Will she lay more and do it again... she is still hiding and not eating. I probably didn't get them all out.


----------



## emc7 (Jul 23, 2005)

I've never seen a mouthbrooder carry unfertilized eggs, only seen substrate-spawners guard them. Did the eggs you took out look clear, or were they opaque and fuzzy. Don't feed if she won't eat, offer food every week and remove it if she won't take it.


----------



## darkfalz (May 7, 2006)

They looked as I said like wet, plump sesame seeds. Same colour.


----------



## Laura Ann (May 3, 2006)

darkfalz said:


> Now I really feel bad. I picked "him" up - there was something in his mouth, looks like eggs.. like plump, wet seasame seeds. About 10 of them. I took them out... did I do a bad thing? Will (s)he ever trust me again? Seems to be looking for them, or otherwise just freaking out (that portion of her lower mouth is still jutting out a bit though). She hasn't been in contact with another fish for more than a month, where did the eggs come from and why were they in her mouth? Could it have been something else?

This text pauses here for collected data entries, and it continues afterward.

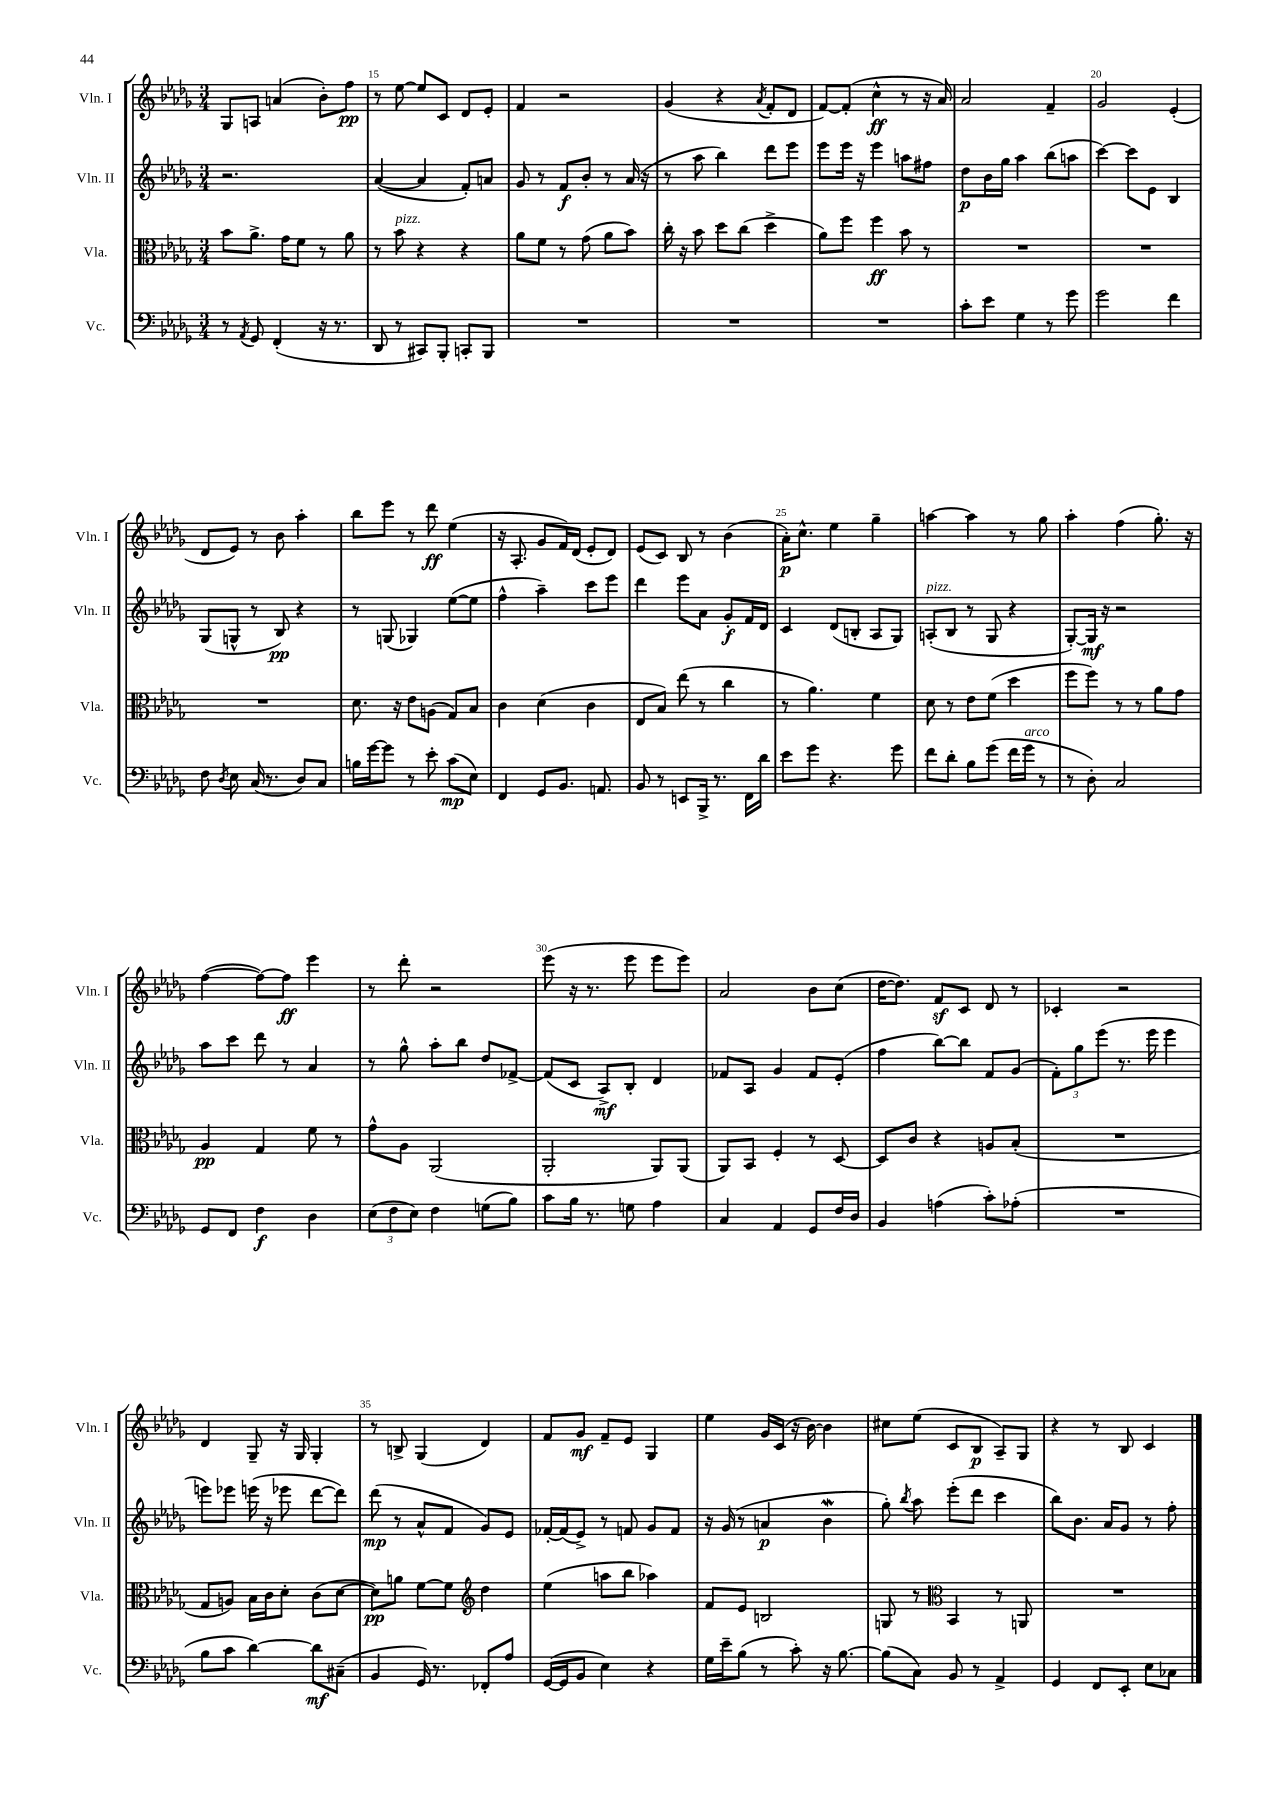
<<
\new StaffGroup <<
\new Staff = "s0" \with { instrumentName = "Vln. I" shortInstrumentName = "Vln. I" } {
    \clef treble \key des \major \numericTimeSignature \time 3/4
    \autoBeamOff ges8[ a8] a'4( bes'8[-.) f''8]\pp |
    r8 ees''8~ ees''8[ c'8] des'8[ ees'8]-. |
    f'4 r2 |
    ges'4( r4 \acciaccatura { aes'8 } f'8[-. des'8] |
    f'8[~) f'8]-.( c''4-^\ff r8 r16 aes'16) |
    aes'2 f'4-- |
    ges'2 ees'4-.( |
    des'8[ ees'8]) r8 bes'8 aes''4-. |
    bes''8[ ees'''8] r8 des'''8\ff ees''4( |
    r16 aes8.-. ges'8[ f'16) des'16]( ees'8[-. des'8]) |
    ees'8[( c'8]) bes8 r8 bes'4( |
    aes'16[-.\p) c''8.]-^ ees''4 ges''4-- |
    a''4~ a''4 r8 ges''8 |
    aes''4-. f''4( ges''8.-.) r16 |
    f''4~( f''8[~) f''8]\ff ees'''4 |
    r8 des'''8-. r2 |
    ees'''8( r16 r8. ees'''8 ees'''8[ ees'''8]) |
    aes'2 bes'8[ c''8]( |
    des''16[~ des''8.]) f'8[\sf c'8] des'8 r8 |
    ces'4-. r2 |
    des'4 ges8-- r16 ges16 ges4-. |
    r8 b8-> ges4( des'4) |
    f'8[ ges'8]\mf f'8[-- ees'8] ges4 |
    ees''4 ges'16[ c'16]( r16 bes'16~) bes'4 |
    cis''8[ ees''8]( c'8[ bes8]\p aes8[--) ges8] |
    r4 r8 bes8 c'4 \bar "|." |
}
\new Staff = "s1" \with { instrumentName = "Vln. II" shortInstrumentName = "Vln. II" } {
    \clef treble \key des \major \numericTimeSignature \time 3/4
    \autoBeamOff r2. |
    aes'4~( aes'4 f'8[-.) a'8] |
    ges'8 r8 f'8[\f bes'8]-. r8 aes'16( r16 |
    r8 aes''8 bes''4) des'''8[ ees'''8] |
    ees'''8[ ees'''16] r16 ees'''4 a''8[ fis''8] |
    des''8[\p bes'16 ges''16] aes''4 bes''8[( a''8] |
    c'''4~) c'''8[ ees'8] bes4 |
    ges8[( g8]-^ r8 bes8\pp) r4 |
    r8 g8( ges4) ees''8[~( ees''8] |
    f''4-^ aes''4--) c'''8[ ees'''8] |
    des'''4 ees'''8[ aes'8] ges'8[-.\f f'16 des'16] |
    c'4 des'8[( b8]-. aes8[ ges8]) |
    a8[-.^\markup { \italic "pizz." }( bes8] r8 ges8 r4 |
    ges8[~-.) ges16]\mf r16 r2 |
    aes''8[ c'''8] des'''8 r8 aes'4 |
    r8 ges''8-^ aes''8[-. bes''8] des''8[ fes'8]~-> |
    fes'8[( c'8] aes8[->\mf) bes8]-. des'4 |
    fes'8[ aes8] ges'4 fes'8[ ees'8]-.( |
    f''4 bes''8[~) bes''8] f'8[ ges'8]( |
    \tuplet 3/2 { f'8[-.) ges''8 ees'''8]( } r8. ees'''16 ees'''4 |
    e'''8[) ees'''8] e'''16( r16 ees'''8 des'''8[~ des'''8]) |
    des'''8\mp( r8 aes'8[-^ f'8] ges'8[) ees'8] |
    fes'16[~-. fes'16( ees'8]->) r8 f'8 ges'8[ f'8] |
    r16 ges'16( r8 a'4\p bes'4\mordent |
    ges''8-.) \acciaccatura { bes''8 } aes''8 ees'''8[-.( des'''8] c'''4 |
    bes''8[) bes'8.] aes'16[ ges'8] r8 f''8-. \bar "|." |
}
\new Staff = "s2" \with { instrumentName = "Vla." shortInstrumentName = "Vla." } {
    \clef alto \key des \major \numericTimeSignature \time 3/4
    \autoBeamOff bes'8[ aes'8.]-> ges'16[ f'8] r8 aes'8 |
    r8 bes'8^\markup { \italic "pizz." } r4 r4 |
    aes'8[ f'8] r8 ges'8( aes'8[ bes'8]) |
    c''16-. r16 bes'8 des''8[ c''8]( des''4-> |
    aes'8[) f''8] f''4\ff bes'8 r8 |
    R2. |
    R2. |
    R2. |
    des'8. r16 ees'8[ a8]( ges8[) bes8] |
    c'4 des'4( c'4 |
    ees8[ bes8]) ees''8( r8 c''4 |
    r8 aes'4.) f'4 |
    des'8 r8 ees'8[ f'8]( des''4 |
    f''8[ f''8]) r8 r8 aes'8[ ges'8] |
    aes4\pp ges4 f'8 r8 |
    ges'8[-^ aes8] aes,2( |
    aes,2-. aes,8[) aes,8]( |
    aes,8[) bes,8] f4-. r8 des8~ |
    des8[ c'8] r4 a8[ bes8]-.( |
    R2. |
    ges8[ a8]) bes16[ c'16 des'8]-. c'8[( des'8]~ |
    des'8[\pp) a'8] f'8[~ f'8] \clef treble des''4 |
    ees''4( a''8[ bes''8] aes''4) |
    f'8[ ees'8] b2 |
    g8 r8 \clef alto bes,4 r8 a,8 |
    R2. \bar "|." |
}
\new Staff = "s3" \with { instrumentName = "Vc." shortInstrumentName = "Vc." } {
    \clef bass \key des \major \numericTimeSignature \time 3/4
    \autoBeamOff r8 \acciaccatura { aes,8 } ges,8 f,4-.( r16 r8. |
    des,8 r8 cis,8[) bes,,8]-. c,8[-. bes,,8] |
    R2. |
    R2. |
    R2. |
    c'8[-. ees'8] ges4 r8 ges'8 |
    ges'2 f'4 |
    f8 \acciaccatura { des8 } ees8 c16( r8. des8[) c8] |
    b16[ ges'16~ ges'8] r8 ees'8-. c'8[\mp( ees8]) |
    f,4 ges,8[ bes,8.] a,8. |
    bes,8 r8 e,8[ bes,,16]-> r8. f,16[ des'16] |
    ees'8[ ges'8] r4. ges'8 |
    f'8[ des'8]-. bes8[ ges'8]( f'16[ ges'16]^\markup { \italic "arco" } r8 |
    r8 des8-.) c2 |
    ges,8[ f,8] f4\f des4 |
    \tuplet 3/2 { ees8[( f8 ees8]) } f4 g8[( bes8]) |
    c'8[ bes16] r8. g8 aes4 |
    c4 aes,4 ges,8[ f16 des16] |
    bes,4 a4( c'8[-.) aes8]-.( |
    R2. |
    bes8[ c'8] des'4~) des'8[\mf cis8]--( |
    bes,4 ges,16) r8. fes,8[-. aes8] |
    ges,16[~( ges,16 bes,8] ees4) r4 |
    ges16[ ees'16-- bes8]( r8 c'8-.) r16 bes8.~ |
    bes8[( c8]) bes,8 r8 aes,4-> |
    ges,4 f,8[ ees,8]-. ees8[ ces8] \bar "|." |
}
>>
>>
\layout { \context { \Score currentBarNumber = #14 \override BarNumber.break-visibility = ##(#f #t #t) barNumberVisibility = #(every-nth-bar-number-visible 5) } }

I'll bet they were just unfertilized eggs. Which reminds me of something else, I will mention that in a second. 

Anywho, she will forgive you, and she will trust you again. You are the "Food God" and cichlids love their food Gods  Taking them out wasn't a bad thing at all. I strip females on a weekly basis, and they never hold it against me 

Now onto my other point... this fish was badly beaten, correct? 

If so, then she may have been beat because she wasn't holding for her males. I have a female now that got the snot beat out of her, because she wasn't "pulling her weight" (that is how it was eplained to me anyway). So maybe, just maybe she wasn't ready to brood yet, and a male decided she was waiting too long


----------



## darkfalz (May 7, 2006)

Every fish in that tank got bashed, but she was really in shreds when I took her home. Once the other cichlids were removed, he started on the tiger barbs and even the poor pleco. But he's out now, I've got him in a tank ready to go back to the fish store (pictured - plucky and impressive guy but can't forgive him for all the killing). Still deciding whether or not my rescue fishy is going back too. She still spends most of her time hiding behind her rock, she's dug a hole in the gravel there... before the eggs incident she was coming to the front much more to say hello and beg for food. But she's at least eating again now, not hanging on to any more eggs.


----------